L'écrivain dont il est question dans le présent petit livre fut presque célèbre en Belgique vers le milieu du siècle dernier. Voici en quels termes s'exprime à son sujet Adolphe Quetelet, secrétaire perpétuel de l'Académie royale, dans la notice qu'il lui consacra après sa mort : « L'annonce de cette perte cruelle retentit de la manière la plus douloureuse dans toute la Belgique ; ce pays sentait, en effet, qu'il venait de perdre un de ses meilleurs citoyens et son poète lyrique le plus distingué. Chacun regardait comme un sujet de deuil public la mort prématurée d'un écrivain dont le talent faisait l'orgueil de notre jeune littérature ».
À présent il n'y a pas d'écrivain belge plus oublié que ce poète dont la mort fut déplorée presque comme un malheur national. Nos « jeunes » ne le citent pas parmi leurs précurseurs, et la plupart d'entre eux ignorent jusqu'à son nom. Les plus informés le connaissent peut-être, ce nom sonore et barbare qui s'impose au souvenir ; peut-être même savent-ils que Weustenraad est l'auteur d'un poème intitulé « Le Remorqueur », (c'est-à-dire, dans le langage de 1840, la locomotive). Mais leur science ne va guère au-delà ; et il y a des chances pour que ce titre éveille dans leur esprit l'image d'un bateau à vapeur.

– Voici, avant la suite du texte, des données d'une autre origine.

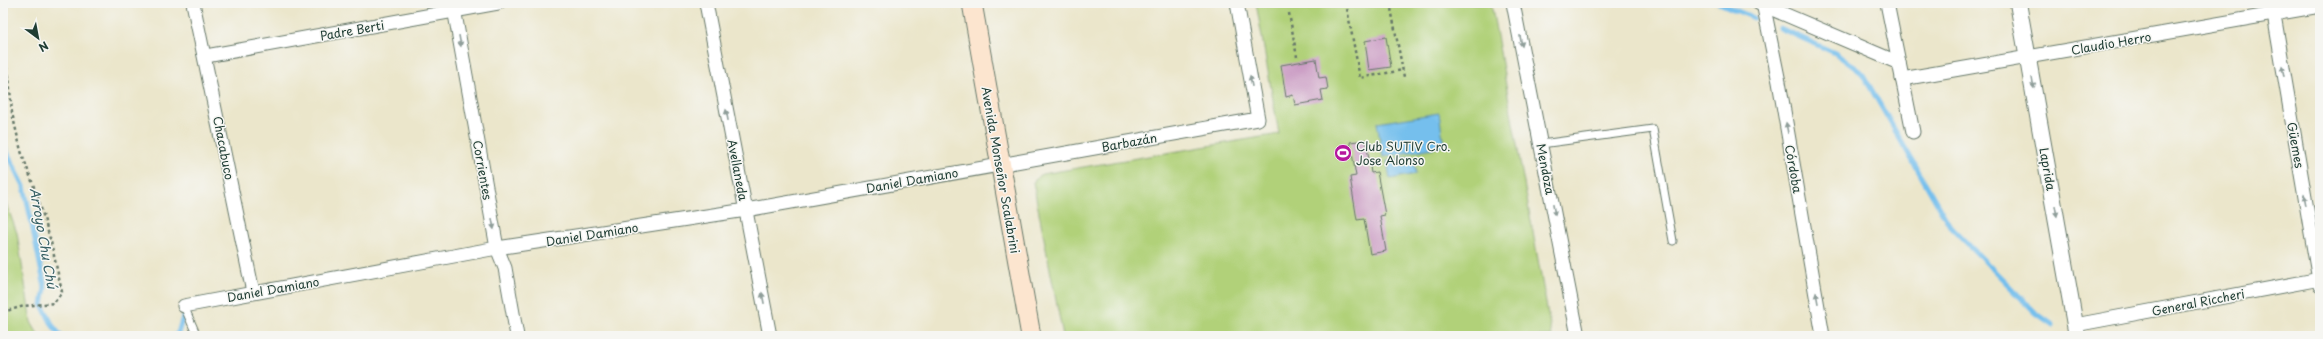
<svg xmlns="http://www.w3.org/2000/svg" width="2323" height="339" viewBox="0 0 2323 339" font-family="'Playpen Sans',sans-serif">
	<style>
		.green { fill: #b1d179; stroke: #688756 }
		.water { fill: #74bfed; stroke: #4a7e90 }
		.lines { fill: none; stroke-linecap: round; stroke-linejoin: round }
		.stream { stroke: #74bfed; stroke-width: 5 }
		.building { fill: #c999c2 }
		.service-casing { stroke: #667869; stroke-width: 9 }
		.minor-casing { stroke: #667869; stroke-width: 15 }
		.tertiary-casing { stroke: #667869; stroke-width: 18 }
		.secondary-casing { stroke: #667869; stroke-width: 21 }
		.path { stroke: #667869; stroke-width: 2.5; stroke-dasharray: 3 3; stroke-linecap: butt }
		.service { stroke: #fff; stroke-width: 7 }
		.minor { stroke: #fff; stroke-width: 13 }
		.tertiary { stroke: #fff; stroke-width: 16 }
		.secondary { stroke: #fce5cf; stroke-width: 19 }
		.oneway { fill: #8f9e9a }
		.labels { text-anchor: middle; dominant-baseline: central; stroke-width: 3; stroke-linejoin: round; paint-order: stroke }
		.street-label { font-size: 12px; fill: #1f3d34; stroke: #f6f6f2 }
		.poi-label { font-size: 12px; fill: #1f3d34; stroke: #f6f6f2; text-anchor: start }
		.water-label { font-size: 13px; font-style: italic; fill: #345e62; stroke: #f6f6f2 }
	</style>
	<rect width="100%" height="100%" fill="#f6f6f2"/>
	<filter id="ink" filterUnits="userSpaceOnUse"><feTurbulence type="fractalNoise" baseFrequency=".025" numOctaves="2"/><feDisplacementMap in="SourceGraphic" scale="8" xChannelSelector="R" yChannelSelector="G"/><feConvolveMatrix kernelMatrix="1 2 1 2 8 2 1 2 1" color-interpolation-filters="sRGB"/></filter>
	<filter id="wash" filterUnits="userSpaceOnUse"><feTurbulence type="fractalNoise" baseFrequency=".012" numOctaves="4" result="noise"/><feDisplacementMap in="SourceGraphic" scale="16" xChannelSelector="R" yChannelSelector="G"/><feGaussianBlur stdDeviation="0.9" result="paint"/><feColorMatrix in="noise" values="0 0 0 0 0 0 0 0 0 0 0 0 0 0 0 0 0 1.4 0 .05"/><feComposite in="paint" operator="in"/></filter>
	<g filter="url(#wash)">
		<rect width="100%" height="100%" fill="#ebe6cb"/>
		<g class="green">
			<path d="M1256,3H1491L1552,336H1063L1033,182L1042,174L1279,134Z"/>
			<path d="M3,195L17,233L31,322L39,336H3Z"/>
		</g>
		<g class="water">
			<path d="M1439,113L1444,146L1383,157L1377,123Z"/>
			<path d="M1413,156L1416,174L1390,179L1387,161Z"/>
		</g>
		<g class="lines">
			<g class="stream">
				<path d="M1719,3L1754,18"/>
				<path d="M1780,28L1835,53L1862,73L1950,226L2036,313L2053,325"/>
				<path d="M3,144L24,186L45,288L42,305L53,326L61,336"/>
				<path d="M174,336L178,333L183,317"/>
			</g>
		</g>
		<g id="blocks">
			<g class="building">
				<path d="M1386,37L1391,67L1369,70L1365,41Z"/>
				<path d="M1316,59L1319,78L1326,77L1328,89L1321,90L1323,100L1295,105L1293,95L1286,97L1281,65Z"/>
				<path d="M1366,140L1371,173L1377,172L1385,215L1380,216L1386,251L1370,254L1364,219L1357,220L1350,177L1356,176L1350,142Z"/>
			</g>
		</g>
	</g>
	<g filter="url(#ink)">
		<use href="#blocks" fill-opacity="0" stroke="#667869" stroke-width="1"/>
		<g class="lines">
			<defs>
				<g id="service">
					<path d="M1541,144L1653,129L1673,241"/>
					<path d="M184,306L197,336"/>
				</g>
				<g id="minor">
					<path d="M193,3L253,292"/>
					<path d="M453,3L497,248L505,268L517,336"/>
					<path d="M706,3L770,336"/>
					<path d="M1513,3L1578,336"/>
					<path d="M1758,3L1899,63"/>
					<path d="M1763,3L1779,82L1823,336"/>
					<path d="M1887,3L1913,132"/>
					<path d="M2272,3L2320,286"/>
					<path d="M206,56L498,3"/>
					<path d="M1902,79L2320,6"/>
					<path d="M184,306L497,248L746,210L1258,119L1237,3"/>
					<path d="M2075,325L2320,279"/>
				</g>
				<path id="tertiary" d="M2018,3L2077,336"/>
				<path id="secondary" d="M972,3L1031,336"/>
			</defs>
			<use href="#service" class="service-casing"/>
			<use href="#minor" class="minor-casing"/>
			<use href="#tertiary" class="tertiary-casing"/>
			<use href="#secondary" class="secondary-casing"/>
			<g class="path">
				<path d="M1346,3L1360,78L1403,70"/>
				<path d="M1390,3L1404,77"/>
				<path d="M1289,13L1297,57"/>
				<path d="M3,51L9,77L12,113L21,151L38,198L51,242L62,292L54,303L24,306L3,312"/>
				<path d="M3,92L10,88"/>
			</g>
			<use href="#service" class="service"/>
			<use href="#minor" class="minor"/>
			<use href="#tertiary" class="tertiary"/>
			<use href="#secondary" class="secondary"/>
		</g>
		<defs><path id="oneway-solid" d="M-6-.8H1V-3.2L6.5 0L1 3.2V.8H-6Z"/></defs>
		<g class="oneway">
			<use href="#oneway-solid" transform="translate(460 41) rotate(80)"/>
			<use href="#oneway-solid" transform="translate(1521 41) rotate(79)"/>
			<use href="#oneway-solid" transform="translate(2283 71) rotate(-100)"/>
			<use href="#oneway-solid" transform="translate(1251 81) rotate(-100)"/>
			<use href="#oneway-solid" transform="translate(2033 83) rotate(80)"/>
			<use href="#oneway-solid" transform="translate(727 115) rotate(-101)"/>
			<use href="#oneway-solid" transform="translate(1787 128) rotate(-100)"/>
			<use href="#oneway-solid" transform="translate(2305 200) rotate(-100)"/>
			<use href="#oneway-solid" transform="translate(1554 210) rotate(79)"/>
			<use href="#oneway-solid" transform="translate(2056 211) rotate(80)"/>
			<use href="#oneway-solid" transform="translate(493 224) rotate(80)"/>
			<use href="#oneway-solid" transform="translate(763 298) rotate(-101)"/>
			<use href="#oneway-solid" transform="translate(1817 298) rotate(-100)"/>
		</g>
	</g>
	<defs>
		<symbol id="stadium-disc" viewBox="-11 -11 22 22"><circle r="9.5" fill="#b5179e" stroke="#f6f6f2"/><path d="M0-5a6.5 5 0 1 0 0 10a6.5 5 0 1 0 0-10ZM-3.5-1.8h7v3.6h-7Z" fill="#fff"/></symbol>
	</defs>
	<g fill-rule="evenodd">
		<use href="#stadium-disc" x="1333" y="143" width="20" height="20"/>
	</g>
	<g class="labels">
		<g class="street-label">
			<text transform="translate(352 30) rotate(-10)">Padre Berti</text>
			<text transform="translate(2111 43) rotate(-10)">Claudio Herro</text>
			<text transform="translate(1129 142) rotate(-10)">Barbazán</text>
			<text transform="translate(2296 145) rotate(80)">Güemes</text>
			<text transform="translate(224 148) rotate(79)">Chacabuco</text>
			<text transform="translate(1546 169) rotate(79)">Mendoza</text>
			<text transform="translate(1794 169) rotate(80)">Córdoba</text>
			<text transform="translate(2048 169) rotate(80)">Laprida</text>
			<text transform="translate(483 170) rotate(80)">Corrientes</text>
			<text transform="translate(738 170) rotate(79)">Avellaneda</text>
			<text transform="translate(1001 170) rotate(80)">Avenida Monseñor Scalabrini</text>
			<text transform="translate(912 180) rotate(-10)">Daniel Damiano</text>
			<text transform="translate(592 234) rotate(-9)">Daniel Damiano</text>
			<text transform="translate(273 289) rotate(-10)">Daniel Damiano</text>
			<text transform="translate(2198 302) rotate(-11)">General Riccheri</text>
		</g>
		<g class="poi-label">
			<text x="1356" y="146">Club SUTIV Cro.<tspan x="1356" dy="14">Jose Alonso</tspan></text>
		</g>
		<g class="water-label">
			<text transform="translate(44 238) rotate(80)">Arroyo Chu Chú</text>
		</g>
	</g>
	<rect width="2323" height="339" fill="none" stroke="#f6f6f2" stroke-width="16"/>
	<g transform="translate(38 38) rotate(148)" stroke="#f6f6f2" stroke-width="3" paint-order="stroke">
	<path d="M0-3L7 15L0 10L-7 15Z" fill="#1f3d34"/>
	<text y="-6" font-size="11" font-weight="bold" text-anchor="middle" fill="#1f3d34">N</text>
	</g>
</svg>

Je ne voudrais pas encourir le ridicule d'avoir surfait un compatriote que le « milieu », le « moment », sa naissance et son éducation flamandes condamnèrent à n'être, trop souvent, qu'un médiocre écrivain français ; et je ne crois pas m'exagérer le mérite du « Remorqueur » ou de « La Charité », quelle qu'ait été jadis, en Belgique, la vogue de ces poèmes. N'importe. L'œuvre de Weustenraad me semble être quelque chose de mieux qu'une simple curiosité littéraire. D'abord elle exprime avec énergie, a sa date, les aspirations de la Belgique nouvellement constituée en nation, l'âme belge, si l'on veut ; et elle formule quelques-uns des nobles rêves dont se sont bercés, vers la même époque, les hommes d'Occident. En outre, notre compatriote a su mettre tant d'âme dans ses vers laborieux, que, plus d'une fois, malgré les lourdeurs et les gaucheries d'un style qui, à cette époque, était proprement le style belge, il s'y hausse jusqu'à l'éloquence et jusqu'au lyrisme. Au reste, quand même toute valeur manquerait aux « Poésies lyriques », il faudrait encore saluer en Weustenraad l'auteur de la première tentative faite après 1830 pour doter notre pays d'une littérature. Les « Jeune Belgique » se doivent d'honorer comme un ancêtre ce rude écrivain qui, cinquante ans avant eux, tenta de concentrer dans une revue jeune toute la production littéraire du pays.